What about embedding the stopifnot into tryCatch and then recasting the exception with stop using customized message?
Something like:
tryCatch(stopifnot(...,error=stop("Your customized error message"))
Unlike some other solutions this does not require additional packages. Compared to using if statement combined with stop you retain the performance advantages of stopifnot, when you use new R versions. Since R version 3.5.0 stopifnot evaluates expressions sequentially and stops on first failure.
I would recommend you check out Hadley's testthat package. It allows for intuitive testing: the names of the functions are great and the way you write them is like a sentence -- "I expect that length(unique(nchar(check))) is [exactly|approximately] 1". The errors produced are informative.
See here:
http://journal.r-project.org/archive/2011-1/RJournal_2011-1_Wickham.pdf
In your case,
> library(testthat)
> check = c("x", "xx", "xxx")
> expect_that(length(unique(nchar(check))), equals(1))
Error: length(unique(nchar(check))) not equal to 1
Mean relative difference: 2
Also note that you don't have the problem that #Andrie referenced with sometimes having to think about double negatives with stopifnot. I know it seems simple, but it caused me many headaches!
The answers already provided are quite good, and mine is just an addition to that collection. For some people it could be more convenient to use one-liner in form of the following function:
stopifnotinform <- function(..., message = "err") {
args <- list(...)
if (length(args) == 0) {
return(NULL)
}
for (i in 1:length(args)) {
result <- args[[i]]
if (is.atomic(result) && result == FALSE) {
stop(message)
}
}
}
# throws an error
stopifnotinform(is.integer(1L), is.integer(2), message = "Some number(s) provided is not an integer")

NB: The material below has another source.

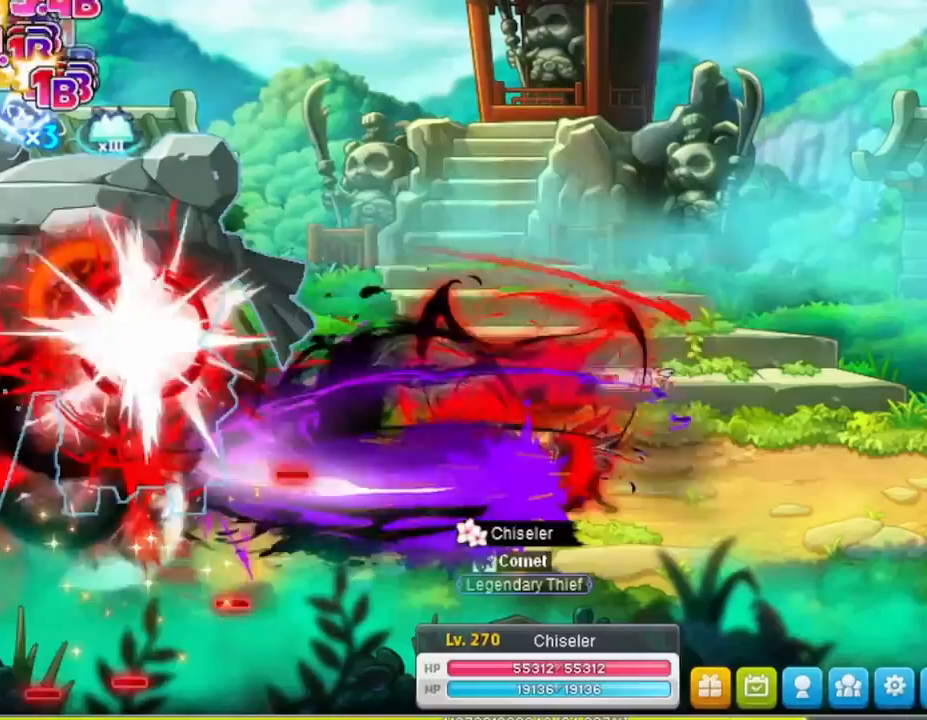
{"keys": ["z"], "events": [[433, "ctrl", "up"], [433, "z", "down"]]}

# continues with execution
stopifnotinform(is.integer(1L), is.integer(2L), message = "Some number(s) provided is not an integer")
Bear in mind that this solution provides you with only one (common) error message for all parameters in ....
Try this:
same_length <- FALSE
stopifnot("Elements of your input vector do not have the same length!" = same_length)
#> Error : Elements of your input vector do not have the same length!